Uma decisão da sexta turma do Superior Tribunal de Justiça (STJ), publicada na quinta-feira, 18/8, anulou a condenação de um acusado baseada em provas colhidas por uma guarda municipal durante abordagem e está provocando muita confusão no ambiente da segurança pública.

Na sentença, o tribunal afirmou que a forças municipais não têm poder de realizar esse tipo de atuação. O texto afirma que a Constituição Federal, que serve de base para todas as leis do país, não dá às guardas poder de exercer funções privativas das polícias civil e militar. O papel das GCMs, afirma a decisão, é proteger bens, serviços e instalações do município.

Baseada nesses princípios, a corte atendeu pedido da defesa e anulou a condenação de um homem por tráfico de drogas cujas provas foram colhidas durante revista pela guarda local durante patrulhamento rotineiro.

A sentença destaca ainda que os municípios têm ultrapassado os limites da ação de suas guardas, montando grupos especiais de agentes e armando seus contingentes com armamentos que extrapolam suas funções, como fuzis e até metralhadoras.

É o que acontece em Barueri, por exemplo. A unidade conhecida como Guardiã Maria da Penha atua como força policial, criada para proteger as vítimas de violência doméstica por meio de visitas domiciliares regulares às casas ou trabalho das mulheres sob risco e também para monitoramento de eventuais agressores. Além disso, há unidades como a Romu, que seriam o equivalente às forças especiais da polícia militar.

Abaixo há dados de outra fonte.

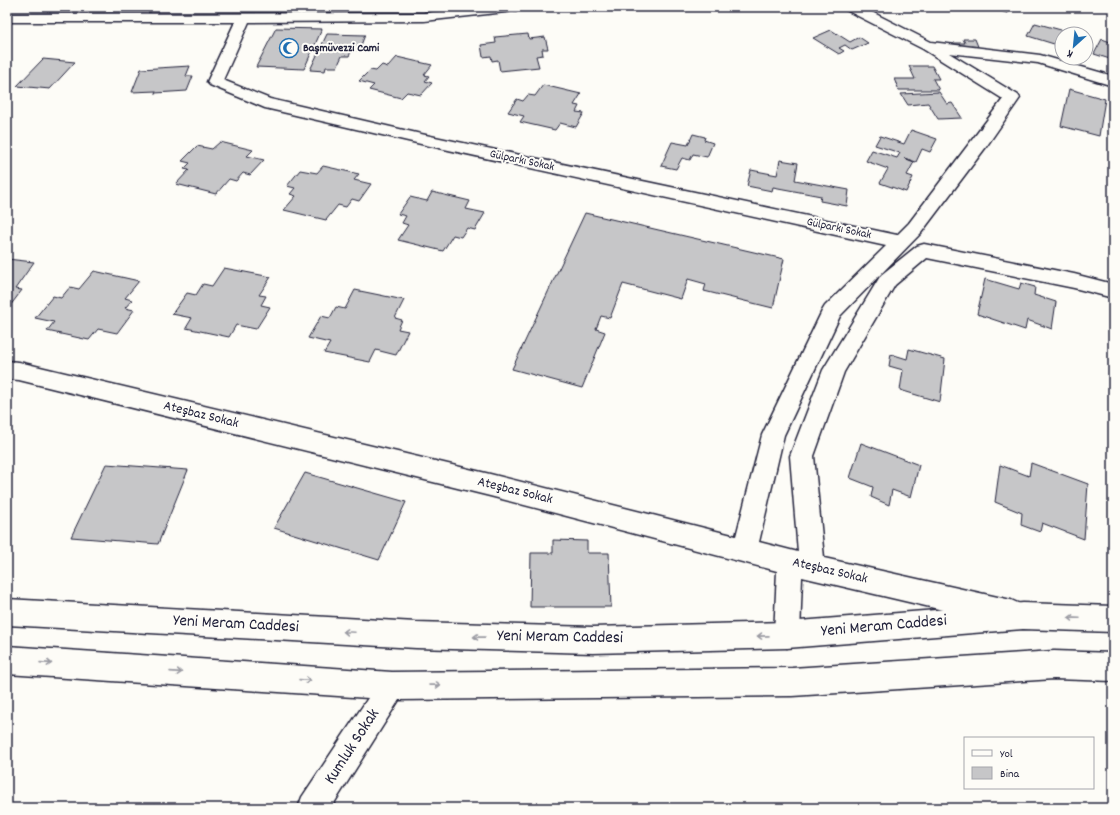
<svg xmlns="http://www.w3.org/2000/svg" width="1120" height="815" font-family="Dekko,sans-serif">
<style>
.building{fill:#c6c6c8;stroke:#22223b}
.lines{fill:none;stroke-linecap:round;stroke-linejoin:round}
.street-casing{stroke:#22223b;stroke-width:3}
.secondary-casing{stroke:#22223b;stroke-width:3}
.street{fill:#fdfcf7;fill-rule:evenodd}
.secondary{fill:#fdfcf7;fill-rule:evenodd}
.oneway{stroke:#9a9aa2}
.labels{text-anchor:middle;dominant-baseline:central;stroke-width:4;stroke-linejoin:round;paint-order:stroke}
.far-poi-label{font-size:12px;font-weight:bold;fill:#22223b;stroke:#fdfcf7;text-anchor:start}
.far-street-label{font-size:12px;fill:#22223b;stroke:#fdfcf7}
.street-label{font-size:14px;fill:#22223b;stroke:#fdfcf7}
.near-street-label{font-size:17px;fill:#22223b;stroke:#fdfcf7}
</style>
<rect width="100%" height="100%" fill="#fdfcf7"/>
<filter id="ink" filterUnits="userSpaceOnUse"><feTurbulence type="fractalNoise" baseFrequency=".025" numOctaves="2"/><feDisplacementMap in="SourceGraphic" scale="8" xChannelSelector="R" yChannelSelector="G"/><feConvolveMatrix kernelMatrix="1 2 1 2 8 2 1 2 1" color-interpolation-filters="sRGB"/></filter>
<g filter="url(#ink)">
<g class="building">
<polygon points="987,7 1011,7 1007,13"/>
<polygon points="1035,23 1061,30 1054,44 1028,36"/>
<polygon points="276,28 322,29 304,69 256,67"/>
<polygon points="831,30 850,42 859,37 868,43 852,50 845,45 839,48 844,51 839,54 813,38"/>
<polygon points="327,34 365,35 359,50 352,50 349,56 342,56 337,67 326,67 325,71 310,70"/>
<polygon points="528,34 529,39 545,37 548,49 542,49 543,55 536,56 539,67 500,71 498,60 492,61 491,56 483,57 481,45 496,43 495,37"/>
<polygon points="963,39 975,39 979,49 957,48 954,43 965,43"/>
<polygon points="1102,39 1113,43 1113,60 1094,54"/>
<polygon points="397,57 432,65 424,75 429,76 425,81 432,83 421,95 407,92 401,98 369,90 374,85 359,81 370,70 376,71 382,65 388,67"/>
<polygon points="43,59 75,62 50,89 17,86"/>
<polygon points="190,66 186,76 193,76 187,91 155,93 156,91 132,92 141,69"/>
<polygon points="909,66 932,66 939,79 933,79 939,90 899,90 894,79 915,79"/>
<polygon points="543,85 581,94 574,105 579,106 576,112 584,113 576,127 560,123 555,130 520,122 524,116 508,112 517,99 523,101 528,95 535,96"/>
<polygon points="1069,89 1105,99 1099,136 1061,126"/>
<polygon points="939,92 947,104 952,103 962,118 938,119 928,103 908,105 901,94"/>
<polygon points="911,130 937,139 930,152 922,149 916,162 904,158 914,162 907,175 913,177 906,192 880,183 888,169 866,161 872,150 897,158 900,153 875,145 880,136 904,144"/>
<polygon points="693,134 705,137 704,140 713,143 707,157 693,154 690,160 682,158 676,169 661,166 672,142 688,145"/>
<polygon points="220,142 253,150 247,156 264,160 250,175 243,173 236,181 229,179 216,194 176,184 189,170 184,169 190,163 182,161 197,146 212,149"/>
<polygon points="780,160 798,163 795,180 849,190 847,206 820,201 821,196 773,187 772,191 747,186 751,170 777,175"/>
<polygon points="323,166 359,174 354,180 371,184 359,201 352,199 346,207 338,205 326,220 284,210 296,196 290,194 295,188 287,186 300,170 317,173"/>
<polygon points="432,192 470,201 466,209 485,213 475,230 467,228 461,237 453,235 443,251 398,240 408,225 402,223 406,216 398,214 410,197 427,201"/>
<polygon points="585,213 784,259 773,308 704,291 706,284 688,279 681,299 623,284 610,318 601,316 596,329 605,332 582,388 512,369"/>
<polygon points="7,259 34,262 15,289 22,290 7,310"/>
<polygon points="224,268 271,277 259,295 266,296 261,305 270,307 256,329 236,325 229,337 186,328 192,318 172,314 187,293 196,295 203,284 212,286"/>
<polygon points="94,271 139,281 125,298 132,300 125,308 134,310 117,333 98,329 89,340 47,331 54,322 35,318 53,296 61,298 70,287 79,289"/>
<polygon points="985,279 1019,289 1021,283 1035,287 1034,295 1056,302 1052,329 1027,320 1025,330 977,314"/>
<polygon points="355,290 404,300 395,318 402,320 398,329 408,331 396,355 376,350 370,362 324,353 330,343 308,338 321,316 330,318 336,307 345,309"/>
<polygon points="909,349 945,359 940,402 900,390 903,370 889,366 891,354 907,359"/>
<polygon points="861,443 919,465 911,497 892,490 889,505 871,497 873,487 850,478"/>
<polygon points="1031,463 1088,484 1084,539 1042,523 1040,532 1021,525 1022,513 995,502 1000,465 1029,476"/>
<polygon points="106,464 188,470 158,544 71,537"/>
<polygon points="305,473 406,502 379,560 274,528"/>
<polygon points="553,540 587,541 587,553 609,553 611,607 530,607 531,553 553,553"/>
</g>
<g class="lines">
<defs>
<polygon id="street" points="477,7 522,7 520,10 515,11 424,21 249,22 223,80 270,99 421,134 897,235 909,223 1003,99 923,49 846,10 844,7 862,7 931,42 1040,55 1113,76 1113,86 1038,63 949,53 1018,95 1020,98 986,147 921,233 840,316 784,435 759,542 798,552 790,456 823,370 881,275 917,246 924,244 1074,274 1113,284 1113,298 1074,288 927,258 895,285 844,372 814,456 824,558 1011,600 1020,604 1024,613 1020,622 1011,626 802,577 800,635 796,644 787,648 778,644 774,635 777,571 490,496 19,380 7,379 7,361 19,362 490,474 736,536 762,435 822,311 825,306 886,246 421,144 265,108 210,85 207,82 235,22 7,22 7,14 424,13"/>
<g id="secondary">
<polygon points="7,599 416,622 593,627 787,622 1023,603 1113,606 1113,632 1023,629 787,648 593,653 416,648 7,625"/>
<polygon points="7,646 392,672 792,668 1054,651 1113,653 1113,681 1054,679 792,696 399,700 331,808 298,808 302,797 368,698 7,674"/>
</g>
</defs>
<use href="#street" class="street-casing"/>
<use href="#secondary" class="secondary-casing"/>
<use href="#street" class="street"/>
<use href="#secondary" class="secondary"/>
</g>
<defs><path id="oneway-shaft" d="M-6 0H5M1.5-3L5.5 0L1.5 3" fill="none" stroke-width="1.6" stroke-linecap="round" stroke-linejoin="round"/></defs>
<g class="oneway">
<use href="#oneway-shaft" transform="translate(1074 618) rotate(-178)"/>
<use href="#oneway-shaft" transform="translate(349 632) rotate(-177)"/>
<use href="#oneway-shaft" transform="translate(763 636) rotate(179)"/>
<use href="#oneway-shaft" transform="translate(479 637) rotate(-179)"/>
<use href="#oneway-shaft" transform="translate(46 663) rotate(4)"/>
<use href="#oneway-shaft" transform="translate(176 672) rotate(4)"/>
<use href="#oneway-shaft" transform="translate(305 680) rotate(4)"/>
<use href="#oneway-shaft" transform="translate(435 685) rotate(-1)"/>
</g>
</g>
<defs>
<symbol id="mosque-ring" viewBox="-11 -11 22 22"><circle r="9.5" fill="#fdfcf7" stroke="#1f6fb2" stroke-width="1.5"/><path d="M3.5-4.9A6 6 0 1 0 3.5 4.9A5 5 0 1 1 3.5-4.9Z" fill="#1f6fb2"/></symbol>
</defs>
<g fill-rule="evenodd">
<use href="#mosque-ring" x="278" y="37" width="22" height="22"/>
</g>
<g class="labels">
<g class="far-poi-label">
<text x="303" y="48">Başmüvezzi Cami</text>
</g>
<g class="far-street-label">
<text transform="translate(522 161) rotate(12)">Gülparkı Sokak</text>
<text transform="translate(839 229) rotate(12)">Gülparkı Sokak</text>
</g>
<g class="street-label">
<text transform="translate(201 415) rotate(14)">Ateşbaz Sokak</text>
<text transform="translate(515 491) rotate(14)">Ateşbaz Sokak</text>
<text transform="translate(830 571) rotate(13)">Ateşbaz Sokak</text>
</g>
<g class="near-street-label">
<text transform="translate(236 625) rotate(3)">Yeni Meram Caddesi</text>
<text transform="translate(884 627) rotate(-5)">Yeni Meram Caddesi</text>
<text transform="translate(560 638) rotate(1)">Yeni Meram Caddesi</text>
<text transform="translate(353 747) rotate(-57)">Kumluk Sokak</text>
</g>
</g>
<rect width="1120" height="815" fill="none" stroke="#fdfcf7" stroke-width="24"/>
<rect x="12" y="12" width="1096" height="791" fill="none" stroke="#22223b" stroke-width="1.5" filter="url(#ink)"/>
<rect x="964" y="737" width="130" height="52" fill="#fdfcf7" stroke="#a5a5ac"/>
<rect x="972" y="750" width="20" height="6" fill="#fdfcf7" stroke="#a5a5ac"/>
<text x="1000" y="757" font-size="12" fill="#22223b">Yol</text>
<rect x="972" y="767" width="20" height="12" fill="#c6c6c8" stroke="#a5a5ac"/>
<text x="1000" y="777" font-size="12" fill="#22223b">Bina</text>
<g transform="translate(1074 46) rotate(207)"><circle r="19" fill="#fdfcf7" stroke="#a5a5ac"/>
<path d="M0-3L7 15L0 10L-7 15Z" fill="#1f6fb2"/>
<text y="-6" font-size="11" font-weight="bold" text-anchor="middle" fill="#22223b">K</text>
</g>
</svg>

Outro ponto apontado pelos ministros diz respeito à fiscalização. Eles lembram que as polícias estão submetidas ao controle do Ministério Público e do Judiciário, enquanto as GCMs respondem exclusivamente ao prefeitos, que não estão preparados nem têm poder legal para isso, e a órgãos internos.

A medida do STJ, no entanto, causou mais confusão do que esclarecimento. Primeiramente, ela não tem força de lei e refere-se a um processo específico. Mas pode servir como jurisprudência para a defesa de inúmeros acusados de crimes cujas provas foram obtidas por GCMs. Baseados na sentença, muitos condenados vão pedir a anulação de seus julgamentos, se foram baseados em provas obtidas pelas GCMs.

Estudiosos de segurança, porém, afirmam que nada muda com a decisão. Eles argumentam que o debate sobre o papel das guardas municipais já ultrapassou esse ponto, e que leis foram criadas depois da Constituição de 1988 e vêm sendo aplicadas em todo o país. Um exemplo é o Sistema Único de Segurança Pública (Susp), criado em 2018 e que inclui as forças municipais no sistema nacional de segurança.

Os especialistas afirmam ainda que já há outras decisões judiciais, inclusive do STJ, que reconhecem o papel das guardas no conjunto de organismos responsáveis pela segurança pública. Mas admitem que a decisão da corte pode estimular o pedido da anulação de processos e julgamentos de acusados da prática de crimes cujas provas tenham sido obtidas pelas forças municipais.